### [Exercise brief]
All lines of the material that contain "много" must be copied out.

### [Excerpted data]

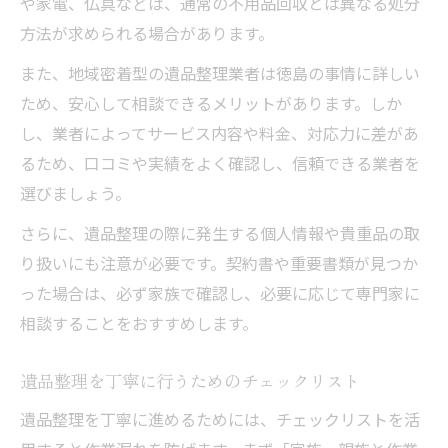
や家電、仏具などは、通常の不用品回収とは異なる処分
方法が求められる場合があります。
また、地域密着型の遺品整理業者は徳島の事情に詳しい
ため、安心して相談できるメリットがあります。しか
し、業者によってサービス内容や料金、対応力に差があ
るため、口コミや実績をよく確認し、信頼できる業者を
選びましょう。
さらに、遺品整理の際に発生する個人情報や貴重品の取
り扱いにも注意が必要です。契約書や重要書類が見つか
った場合は、必ず家族で確認し、必要に応じて専門家に
相談することをおすすめします。
遺品整理を丁寧に行うためのチェックリスト
遺品整理を丁寧に進めるためには、チェックリストを活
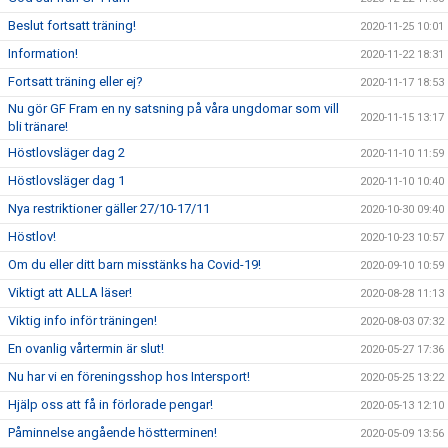
Beslut fortsatt träning!
2020-11-25 10:01
Information!
2020-11-22 18:31
Fortsatt träning eller ej?
2020-11-17 18:53
Nu gör GF Fram en ny satsning på våra ungdomar som vill
2020-11-15 13:17
bli tränare!
Höstlovsläger dag 2
2020-11-10 11:59
Höstlovsläger dag 1
2020-11-10 10:40
Nya restriktioner gäller 27/10-17/11
2020-10-30 09:40
Höstlov!
2020-10-23 10:57
Om du eller ditt barn misstänks ha Covid-19!
2020-09-10 10:59
Viktigt att ALLA läser!
2020-08-28 11:13
Viktig info inför träningen!
2020-08-03 07:32
En ovanlig vårtermin är slut!
2020-05-27 17:36
Nu har vi en föreningsshop hos Intersport!
2020-05-25 13:22
Hjälp oss att få in förlorade pengar!
2020-05-13 12:10
Påminnelse angående höstterminen!
2020-05-09 13:56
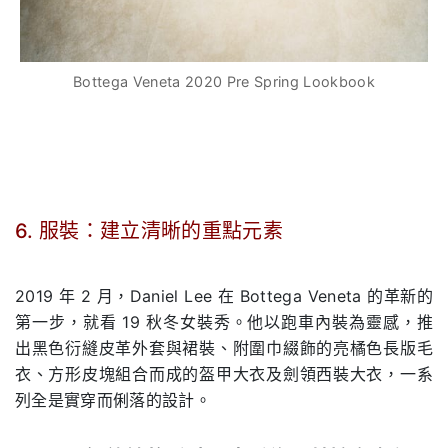
Bottega Veneta 2020 Pre Spring Lookbook
.
6. 服裝：建立清晰的重點元素
.
2019 年 2 月，Daniel Lee 在 Bottega Veneta 的革新的
第一步，就看 19 秋冬女裝秀。他以跑車內裝為靈感，推
出黑色衍縫皮革外套與裙裝、附圍巾綴飾的亮橘色長版毛
衣、方形皮塊組合而成的盔甲大衣及劍領西裝大衣，一系
列全是實穿而俐落的設計。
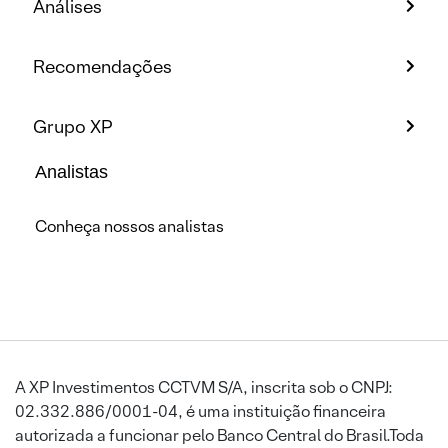
Análises
Recomendações
Grupo XP
Analistas
Conheça nossos analistas
A XP Investimentos CCTVM S/A, inscrita sob o CNPJ:
02.332.886/0001-04, é uma instituição financeira
autorizada a funcionar pelo Banco Central do Brasil.Toda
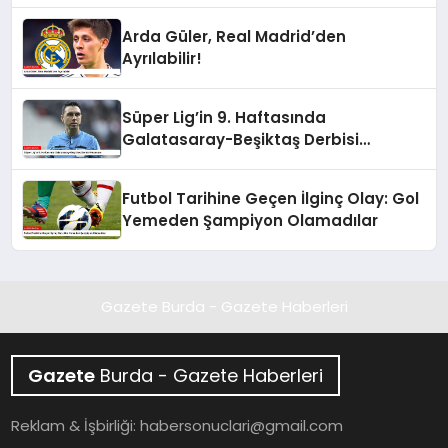
Arda Güler, Real Madrid’den
Ayrılabilir!
Süper Lig’in 9. Haftasında
Galatasaray-Beşiktaş Derbisi
Heyecanı
Futbol Tarihine Geçen İlginç Olay: Gol
Yemeden Şampiyon Olamadılar
Gazete Burda - Gazete Haberleri
Gazete
Burda - Gazete Haberleri
Reklam & İşbirliği:
habersonuclari@gmail.com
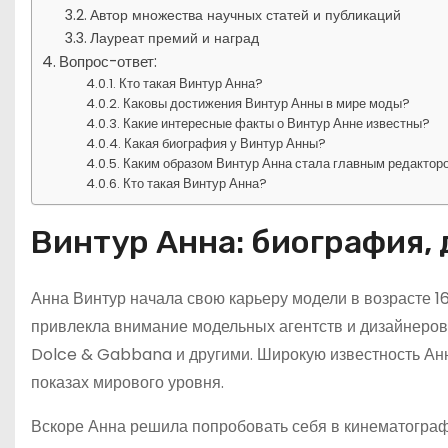
Автор множества научных статей и публикаций
Лауреат премий и наград
Вопрос-ответ:
Кто такая Винтур Анна?
Каковы достижения Винтур Анны в мире моды?
Какие интересные факты о Винтур Анне известны?
Какая биография у Винтур Анны?
Каким образом Винтур Анна стала главным редакто
Кто такая Винтур Анна?
Винтур Анна: биография,
Анна Винтур начала свою карьеру модели в возрасте 1
привлекла внимание модельных агентств и дизайнеров.
Dolce & Gabbana и другими. Широкую известность Анн
показах мирового уровня.
Вскоре Анна решила попробовать себя в кинематографе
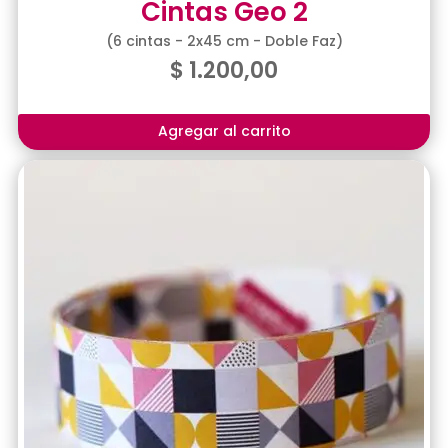
Cintas Geo 2
(6 cintas - 2x45 cm - Doble Faz)
$
1.200,00
Agregar al carrito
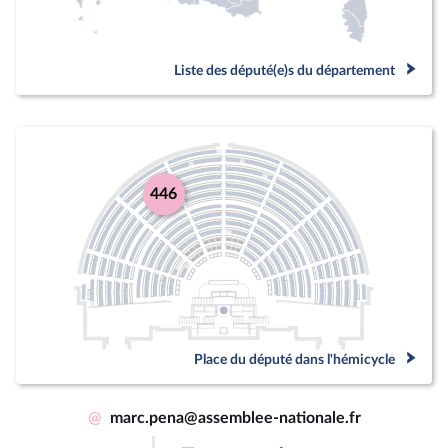
Liste des député(e)s du département
446
Place du député dans l'hémicycle
@
marc.pena@assemblee-nationale.fr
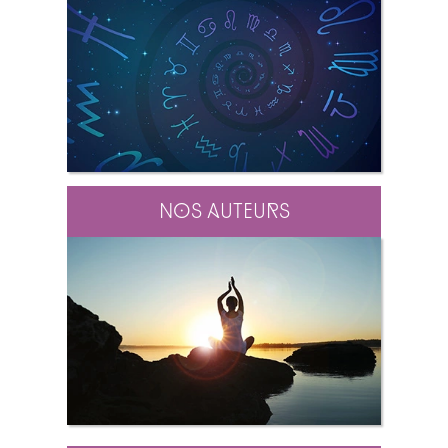
Nos auteurs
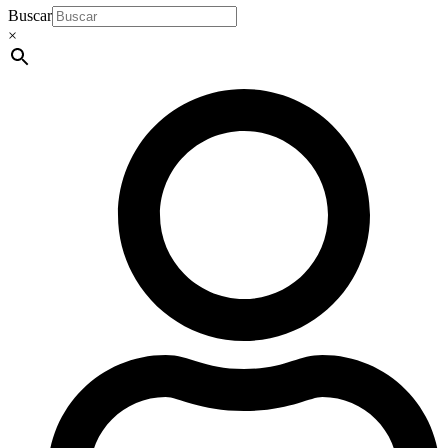
Buscar
×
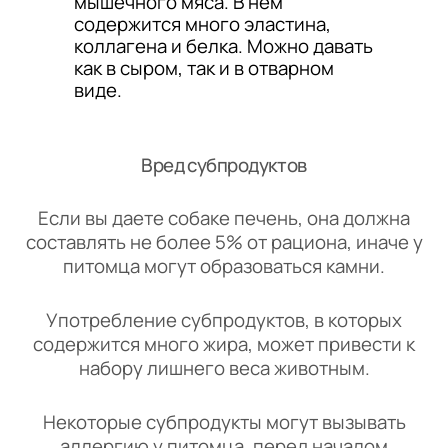
мышечного мяса. В нем
содержится много эластина,
коллагена и белка. Можно давать
как в сыром, так и в отварном
виде.
Вред субпродуктов
Если вы даете собаке печень, она должна
составлять не более 5% от рациона, иначе у
питомца могут образоваться камни.
Употребление субпродуктов, в которых
содержится много жира, может привести к
набору лишнего веса животным.
Некоторые субпродукты могут вызывать
аллергию у питомца, перед началом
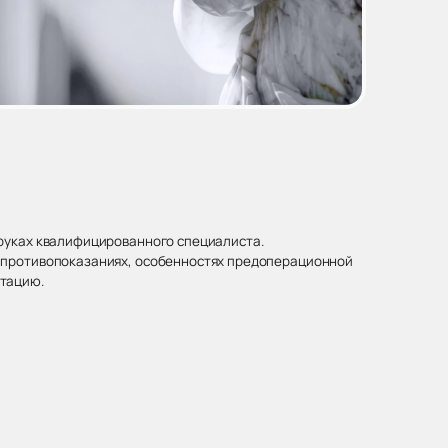
 руках квалифицированного специалиста.
х противопоказаниях, особенностях предоперационной
ьтацию.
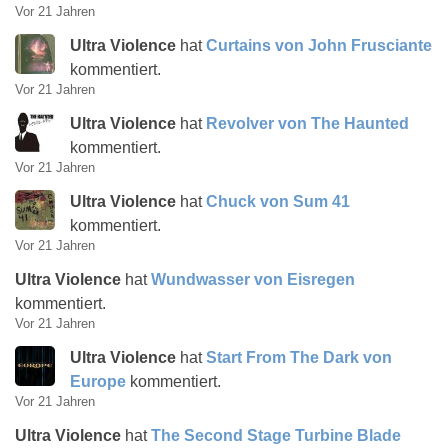
Vor 21 Jahren
Ultra Violence
hat
Curtains von John Frusciante
kommentiert.
Vor 21 Jahren
Ultra Violence
hat
Revolver von The Haunted
kommentiert.
Vor 21 Jahren
Ultra Violence
hat
Chuck von Sum 41
kommentiert.
Vor 21 Jahren
Ultra Violence
hat
Wundwasser von Eisregen
kommentiert.
Vor 21 Jahren
Ultra Violence
hat
Start From The Dark von
Europe
kommentiert.
Vor 21 Jahren
Ultra Violence
hat
The Second Stage Turbine Blade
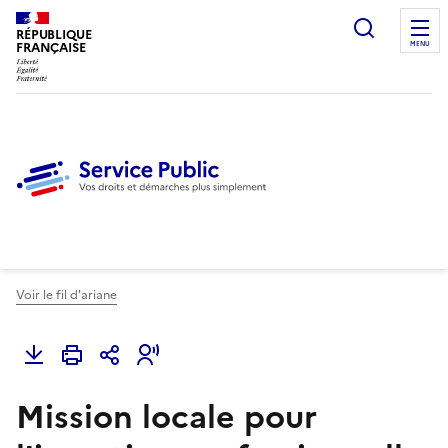
Ouvrir l
RÉPUBLIQUE
FRANÇAISE
MENU
Voir le fil d'ariane
Mission locale pour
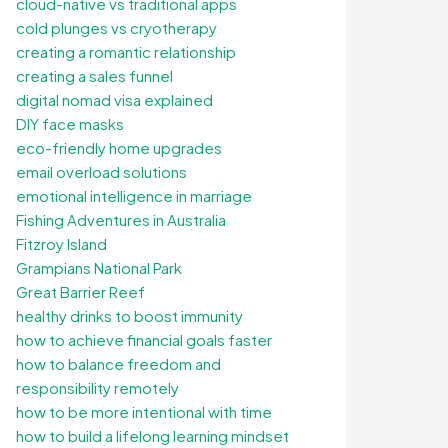
cloud-native vs traditional apps
cold plunges vs cryotherapy
creating a romantic relationship
creating a sales funnel
digital nomad visa explained
DIY face masks
eco-friendly home upgrades
email overload solutions
emotional intelligence in marriage
Fishing Adventures in Australia
Fitzroy Island
Grampians National Park
Great Barrier Reef
healthy drinks to boost immunity
how to achieve financial goals faster
how to balance freedom and
responsibility remotely
how to be more intentional with time
how to build a lifelong learning mindset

### [Reply to the exercise]
содержится много эластина,
содержится много жира, может привести к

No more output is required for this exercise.